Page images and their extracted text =
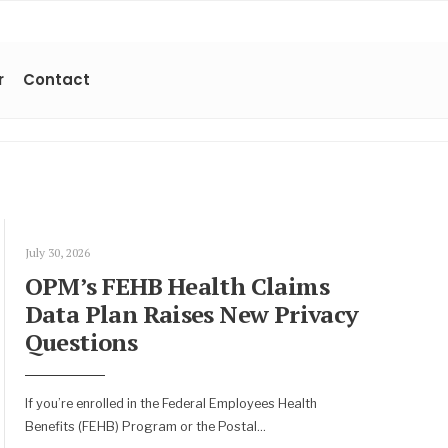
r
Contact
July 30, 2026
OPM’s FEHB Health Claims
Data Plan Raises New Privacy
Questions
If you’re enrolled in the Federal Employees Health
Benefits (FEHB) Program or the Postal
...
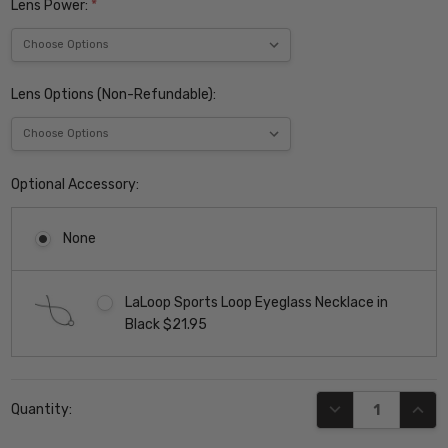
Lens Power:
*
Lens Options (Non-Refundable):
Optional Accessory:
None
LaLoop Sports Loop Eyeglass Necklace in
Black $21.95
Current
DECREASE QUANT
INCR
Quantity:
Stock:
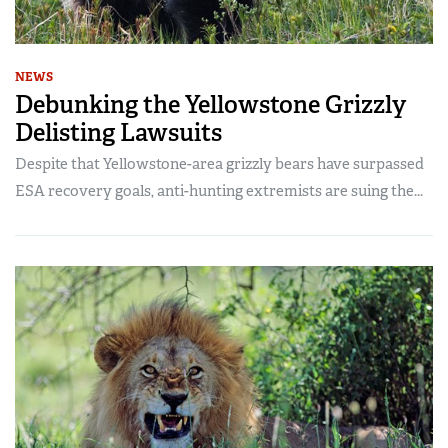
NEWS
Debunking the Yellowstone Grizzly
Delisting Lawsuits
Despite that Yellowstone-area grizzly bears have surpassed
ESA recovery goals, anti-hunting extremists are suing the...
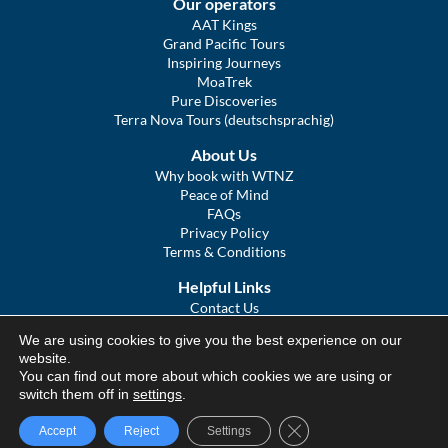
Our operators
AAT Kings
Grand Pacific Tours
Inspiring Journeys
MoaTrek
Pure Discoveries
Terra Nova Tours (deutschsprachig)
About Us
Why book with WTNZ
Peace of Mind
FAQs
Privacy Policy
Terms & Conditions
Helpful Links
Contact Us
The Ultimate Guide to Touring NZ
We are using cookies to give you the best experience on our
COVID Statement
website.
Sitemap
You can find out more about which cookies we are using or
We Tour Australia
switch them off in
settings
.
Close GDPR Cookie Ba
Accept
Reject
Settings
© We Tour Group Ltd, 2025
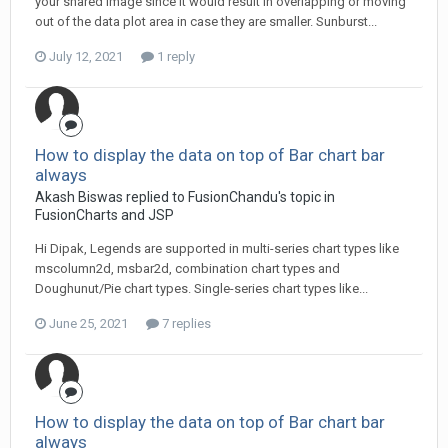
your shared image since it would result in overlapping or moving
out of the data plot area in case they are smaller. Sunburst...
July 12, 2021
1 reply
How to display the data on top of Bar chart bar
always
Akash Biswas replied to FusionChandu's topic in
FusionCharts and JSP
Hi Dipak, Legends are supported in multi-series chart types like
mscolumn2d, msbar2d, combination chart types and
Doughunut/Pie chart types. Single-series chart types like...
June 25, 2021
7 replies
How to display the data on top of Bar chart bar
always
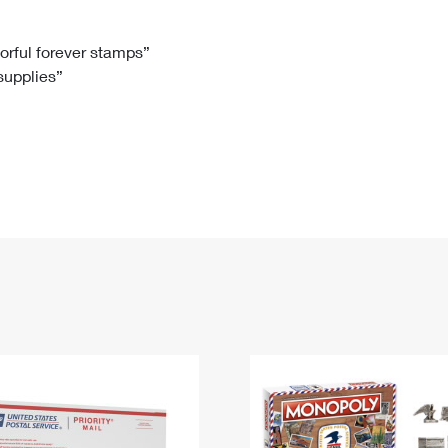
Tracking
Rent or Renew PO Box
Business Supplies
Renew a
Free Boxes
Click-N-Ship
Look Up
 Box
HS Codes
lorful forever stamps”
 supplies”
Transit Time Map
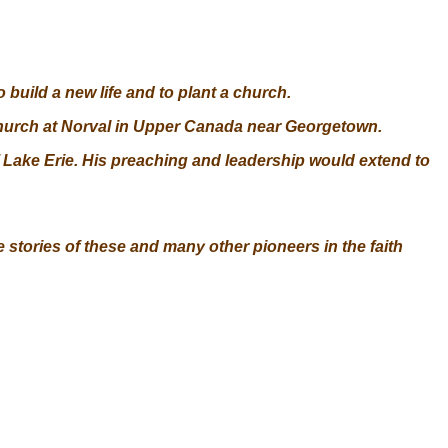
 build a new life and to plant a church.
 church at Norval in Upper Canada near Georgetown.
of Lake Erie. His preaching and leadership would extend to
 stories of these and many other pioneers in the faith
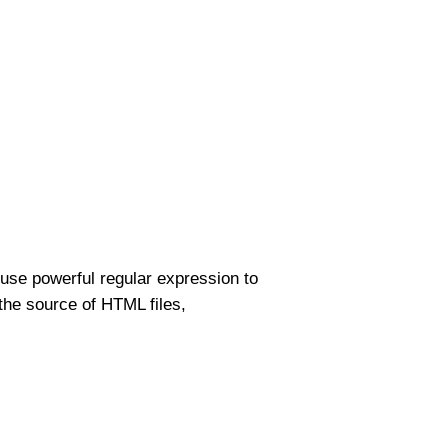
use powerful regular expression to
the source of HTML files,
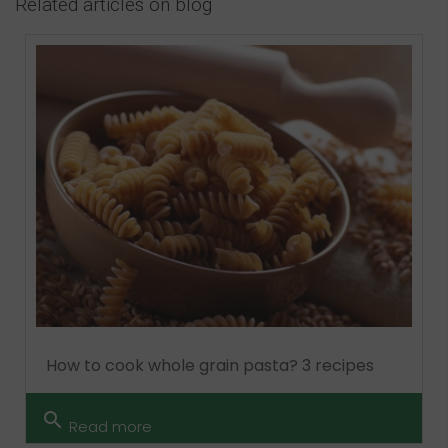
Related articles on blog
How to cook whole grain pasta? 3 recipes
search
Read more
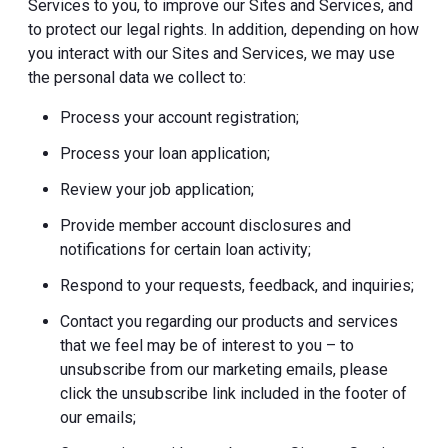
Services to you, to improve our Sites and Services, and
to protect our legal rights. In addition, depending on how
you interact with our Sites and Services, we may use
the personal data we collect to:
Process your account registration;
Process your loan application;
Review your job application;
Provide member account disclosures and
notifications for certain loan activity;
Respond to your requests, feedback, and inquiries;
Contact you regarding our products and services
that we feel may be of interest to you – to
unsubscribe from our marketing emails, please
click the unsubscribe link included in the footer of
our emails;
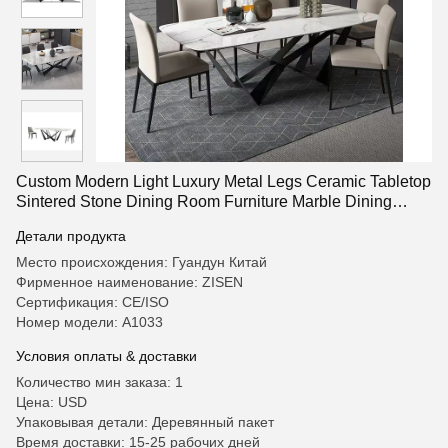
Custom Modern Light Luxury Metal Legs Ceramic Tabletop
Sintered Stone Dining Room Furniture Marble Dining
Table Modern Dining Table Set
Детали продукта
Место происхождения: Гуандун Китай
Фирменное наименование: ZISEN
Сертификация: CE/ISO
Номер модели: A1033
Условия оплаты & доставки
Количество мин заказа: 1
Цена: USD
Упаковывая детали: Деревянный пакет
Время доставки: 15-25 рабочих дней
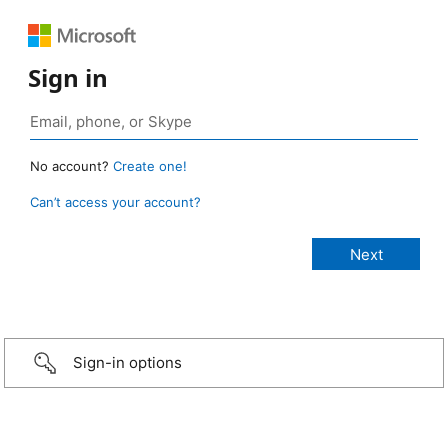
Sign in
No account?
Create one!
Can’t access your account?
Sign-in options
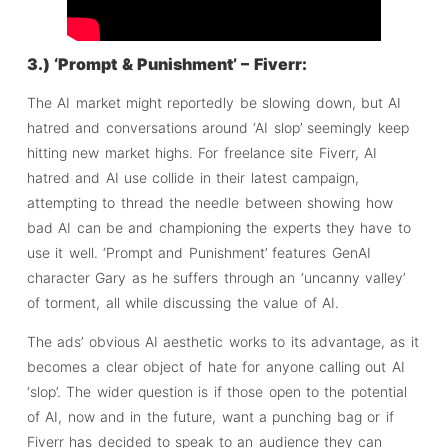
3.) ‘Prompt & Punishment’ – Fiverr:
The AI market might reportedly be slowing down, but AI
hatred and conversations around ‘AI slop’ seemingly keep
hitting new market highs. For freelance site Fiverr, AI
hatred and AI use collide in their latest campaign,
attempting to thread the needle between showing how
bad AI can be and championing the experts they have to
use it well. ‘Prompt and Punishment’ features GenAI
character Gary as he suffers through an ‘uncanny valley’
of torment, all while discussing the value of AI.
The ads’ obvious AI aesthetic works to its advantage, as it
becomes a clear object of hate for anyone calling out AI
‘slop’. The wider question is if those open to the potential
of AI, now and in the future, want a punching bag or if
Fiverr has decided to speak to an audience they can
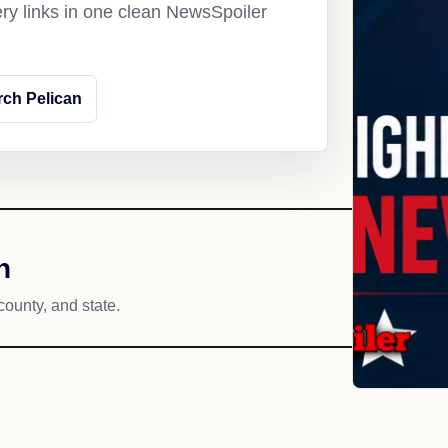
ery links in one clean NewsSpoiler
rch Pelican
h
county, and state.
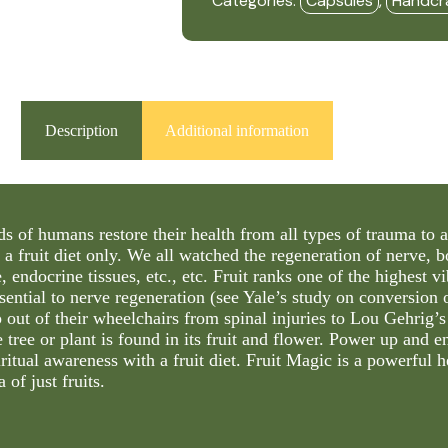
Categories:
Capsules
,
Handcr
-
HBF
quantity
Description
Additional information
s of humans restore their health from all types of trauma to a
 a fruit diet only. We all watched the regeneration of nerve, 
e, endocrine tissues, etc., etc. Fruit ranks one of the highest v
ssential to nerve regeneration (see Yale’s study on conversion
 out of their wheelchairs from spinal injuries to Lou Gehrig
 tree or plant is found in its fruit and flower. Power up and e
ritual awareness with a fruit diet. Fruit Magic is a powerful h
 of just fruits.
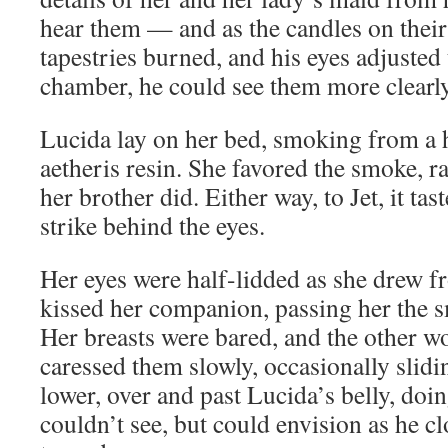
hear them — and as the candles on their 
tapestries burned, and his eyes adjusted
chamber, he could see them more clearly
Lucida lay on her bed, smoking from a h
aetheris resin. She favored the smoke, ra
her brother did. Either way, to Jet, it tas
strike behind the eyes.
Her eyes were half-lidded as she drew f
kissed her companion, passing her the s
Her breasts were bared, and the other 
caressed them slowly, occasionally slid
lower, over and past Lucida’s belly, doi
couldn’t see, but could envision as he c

What is expected = Duplicate the text of every row above line for line, leaving out the pictures.

Task answer =
r
Contact
July 30, 2026
OPM’s FEHB Health Claims
Data Plan Raises New Privacy
Questions
If you’re enrolled in the Federal Employees Health
Benefits (FEHB) Program or the Postal
...
Lens Power:
*
Lens Options (Non-Refundable):
Optional Accessory:
None
LaLoop Sports Loop Eyeglass Necklace in
Black $21.95
Current
DECREASE QUANT
INCR
Quantity:
Stock:
NEWS
Debunking the Yellowstone Grizzly
Delisting Lawsuits
Despite that Yellowstone-area grizzly bears have surpassed
ESA recovery goals, anti-hunting extremists are suing the...
Our operators
AAT Kings
Grand Pacific Tours
Inspiring Journeys
MoaTrek
Pure Discoveries
Terra Nova Tours (deutschsprachig)
About Us
Why book with WTNZ
Peace of Mind
FAQs
Privacy Policy
Terms & Conditions
Helpful Links
Contact Us
The Ultimate Guide to Touring NZ
We are using cookies to give you the best experience on our
COVID Statement
website.
Sitemap
You can find out more about which cookies we are using or
We Tour Australia
switch them off in
settings
.
Close GDPR Cookie Ba
Accept
Reject
Settings
© We Tour Group Ltd, 2025
your shared image since it would result in overlapping or moving
out of the data plot area in case they are smaller. Sunburst...
July 12, 2021
1 reply
How to display the data on top of Bar chart bar
always
Akash Biswas replied to FusionChandu's topic in
FusionCharts and JSP
Hi Dipak, Legends are supported in multi-series chart types like
mscolumn2d, msbar2d, combination chart types and
Doughunut/Pie chart types. Single-series chart types like...
June 25, 2021
7 replies
How to display the data on top of Bar chart bar
always
Tracking
Rent or Renew PO Box
Business Supplies
Renew a
Free Boxes
Click-N-Ship
Look Up
 Box
HS Codes
lorful forever stamps”
 supplies”
Transit Time Map
 build a new life and to plant a church.
 church at Norval in Upper Canada near Georgetown.
of Lake Erie. His preaching and leadership would extend to
 stories of these and many other pioneers in the faith
use powerful regular expression to
the source of HTML files,
Related articles on blog
How to cook whole grain pasta? 3 recipes
search
Read more
Services to you, to improve our Sites and Services, and
to protect our legal rights. In addition, depending on how
you interact with our Sites and Services, we may use
the personal data we collect to:
Process your account registration;
Process your loan application;
Review your job application;
Provide member account disclosures and
notifications for certain loan activity;
Respond to your requests, feedback, and inquiries;
Contact you regarding our products and services
that we feel may be of interest to you – to
unsubscribe from our marketing emails, please
click the unsubscribe link included in the footer of
our emails;
Custom Modern Light Luxury Metal Legs Ceramic Tabletop
Sintered Stone Dining Room Furniture Marble Dining
Table Modern Dining Table Set
Детали продукта
Место происхождения: Гуандун Китай
Фирменное наименование: ZISEN
Сертификация: CE/ISO
Номер модели: A1033
Условия оплаты & доставки
Количество мин заказа: 1
Цена: USD
Упаковывая детали: Деревянный пакет
Время доставки: 15-25 рабочих дней
Sign in
No account?
Create one!
Can’t access your account?
Sign-in options
3.) ‘Prompt & Punishment’ – Fiverr:
The AI market might reportedly be slowing down, but AI
hatred and conversations around ‘AI slop’ seemingly keep
hitting new market highs. For freelance site Fiverr, AI
hatred and AI use collide in their latest campaign,
attempting to thread the needle between showing how
bad AI can be and championing the experts they have to
use it well. ‘Prompt and Punishment’ features GenAI
character Gary as he suffers through an ‘uncanny valley’
of torment, all while discussing the value of AI.
The ads’ obvious AI aesthetic works to its advantage, as it
becomes a clear object of hate for anyone calling out AI
‘slop’. The wider question is if those open to the potential
of AI, now and in the future, want a punching bag or if
Fiverr has decided to speak to an audience they can
ery links in one clean NewsSpoiler
rch Pelican
h
county, and state.
Categories:
Capsules
,
Handcr
-
HBF
quantity
Description
Additional information
s of humans restore their health from all types of trauma to a
 a fruit diet only. We all watched the regeneration of nerve, 
e, endocrine tissues, etc., etc. Fruit ranks one of the highest v
ssential to nerve regeneration (see Yale’s study on conversion
 out of their wheelchairs from spinal injuries to Lou Gehrig
 tree or plant is found in its fruit and flower. Power up and e
ritual awareness with a fruit diet. Fruit Magic is a powerful h
 of just fruits.
hear them — and as the candles on their 
tapestries burned, and his eyes adjusted
chamber, he could see them more clearly
Lucida lay on her bed, smoking from a h
aetheris resin. She favored the smoke, ra
her brother did. Either way, to Jet, it tas
strike behind the eyes.
Her eyes were half-lidded as she drew f
kissed her companion, passing her the s
Her breasts were bared, and the other 
caressed them slowly, occasionally slid
lower, over and past Lucida’s belly, doi
couldn’t see, but could envision as he c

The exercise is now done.